The 21-month provision was added because FDA would not be able to have a regulatory program in place any time soon following enactment of the law. According to this rationale, no new products would be able to come to market until FDA devised and implemented the new product approval process.
But this 21-month provision makes it essential that FDA be prepared to rule that a given product is not substantially equivalent.
21 months and one day after the bill is enacted into law, the provision disappears. From that point forward, a company files a new product application with FDA for marketing approval, or notifies FDA 90 days prior to marketing that a product is substantially equivalent.
FDA has 90 days to say the product is not substantially equivalent and that a new product application is required.
While this creates a duty on FDA to take an action, by issuing a “not substantially equivalent” ruling, this seems reasonable and not too difficult a burden to meet.
The bill provides an exception for certain exposure reduction claims that could theoretically be approved without meeting the rigorous standards outlined above. Those of us who fought to prevent even the possibility of exposure reduction claims lost.
Under this exception, an exposure reduction claim can be approved if a company can demonstrate that a substantial reduction in morbidity and mortality in individual users is anticipated in future studies.
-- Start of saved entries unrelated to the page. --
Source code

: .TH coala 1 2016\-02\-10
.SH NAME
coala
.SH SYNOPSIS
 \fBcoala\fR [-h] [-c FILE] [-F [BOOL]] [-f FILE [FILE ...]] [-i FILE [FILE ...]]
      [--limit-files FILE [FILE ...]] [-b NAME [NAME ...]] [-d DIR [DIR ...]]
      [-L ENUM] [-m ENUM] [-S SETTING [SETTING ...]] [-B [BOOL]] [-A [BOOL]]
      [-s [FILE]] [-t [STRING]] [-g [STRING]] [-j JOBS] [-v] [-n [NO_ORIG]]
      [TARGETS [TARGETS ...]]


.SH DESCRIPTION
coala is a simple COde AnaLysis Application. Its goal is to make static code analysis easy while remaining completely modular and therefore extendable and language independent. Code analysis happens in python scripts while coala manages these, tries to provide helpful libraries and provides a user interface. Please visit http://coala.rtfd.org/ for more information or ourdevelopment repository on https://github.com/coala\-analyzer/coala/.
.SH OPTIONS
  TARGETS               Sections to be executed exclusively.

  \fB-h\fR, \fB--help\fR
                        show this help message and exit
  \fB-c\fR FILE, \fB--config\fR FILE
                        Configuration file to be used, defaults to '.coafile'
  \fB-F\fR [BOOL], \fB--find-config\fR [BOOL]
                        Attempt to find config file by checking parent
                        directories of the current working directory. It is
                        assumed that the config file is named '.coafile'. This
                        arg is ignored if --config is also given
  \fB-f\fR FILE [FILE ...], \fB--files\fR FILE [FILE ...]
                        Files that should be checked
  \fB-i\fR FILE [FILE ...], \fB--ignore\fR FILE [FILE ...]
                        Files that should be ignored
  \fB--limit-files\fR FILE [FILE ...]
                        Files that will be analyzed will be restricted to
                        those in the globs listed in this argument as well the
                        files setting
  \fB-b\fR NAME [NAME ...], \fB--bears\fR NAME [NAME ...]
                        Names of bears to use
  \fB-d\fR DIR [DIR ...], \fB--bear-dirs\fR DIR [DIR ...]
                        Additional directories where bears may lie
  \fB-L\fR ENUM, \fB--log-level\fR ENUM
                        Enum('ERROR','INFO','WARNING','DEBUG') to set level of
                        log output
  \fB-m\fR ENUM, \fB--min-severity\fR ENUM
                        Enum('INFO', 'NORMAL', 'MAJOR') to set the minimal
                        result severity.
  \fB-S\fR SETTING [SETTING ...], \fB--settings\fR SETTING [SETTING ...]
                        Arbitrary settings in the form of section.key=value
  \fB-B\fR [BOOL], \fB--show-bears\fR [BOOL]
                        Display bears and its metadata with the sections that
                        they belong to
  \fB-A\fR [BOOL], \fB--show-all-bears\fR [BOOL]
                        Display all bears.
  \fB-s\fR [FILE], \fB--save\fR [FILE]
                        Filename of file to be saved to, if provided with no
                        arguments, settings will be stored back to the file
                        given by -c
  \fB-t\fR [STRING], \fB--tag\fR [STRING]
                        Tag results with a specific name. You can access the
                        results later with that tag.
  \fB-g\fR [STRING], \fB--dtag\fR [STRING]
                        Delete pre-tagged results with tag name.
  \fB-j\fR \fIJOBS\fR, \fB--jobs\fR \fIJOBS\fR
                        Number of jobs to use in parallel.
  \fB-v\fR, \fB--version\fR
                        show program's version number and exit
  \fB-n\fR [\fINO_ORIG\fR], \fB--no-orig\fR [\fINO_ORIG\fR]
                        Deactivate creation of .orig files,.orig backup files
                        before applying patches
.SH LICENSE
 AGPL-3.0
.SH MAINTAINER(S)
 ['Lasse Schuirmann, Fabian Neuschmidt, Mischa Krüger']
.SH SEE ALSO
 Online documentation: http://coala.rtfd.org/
A company must also present consumer perception data proving that consumers will not be misled into believing that the product is less harmful or presents less of a risk of disease than a currently marketed product.
The bill does away with the FTC testing method and orders FDA to develop regulations to require testing and reporting of ingredients and smoke constituents by brand and sub-brand.
FDA must determine how to disclose ingredient/constituent information to the public in a way that will not mislead consumers about the risk of tobacco-related disease.
The bill reinstates the comprehensive final rules promulgated by FDA in 1996 to restrict youth access to tobacco products, and the advertising and marketing of tobacco products to young people.
FDA need not re-issue the 1996 rules as proposed rules. This would have entailed considerable delay in implementation of the rules.
One bad provision in the bill forbids FDA from raising the minimum age for sale of tobacco products above the age of 18. States remain free to do so.
The bill gives FDA the authority over warnings on tobacco packages and in advertising. A new set of rotating warnings is specified, including a warning that cigarettes are addictive.
FDA has the power to revise the label warnings, including mandating graphic warnings, and increase the size of the warning to/up to 50 percent of the front and rear panels.
Warnings in advertising can also be revised, but cannot exceed more than 20 percent of the area of an advertisement.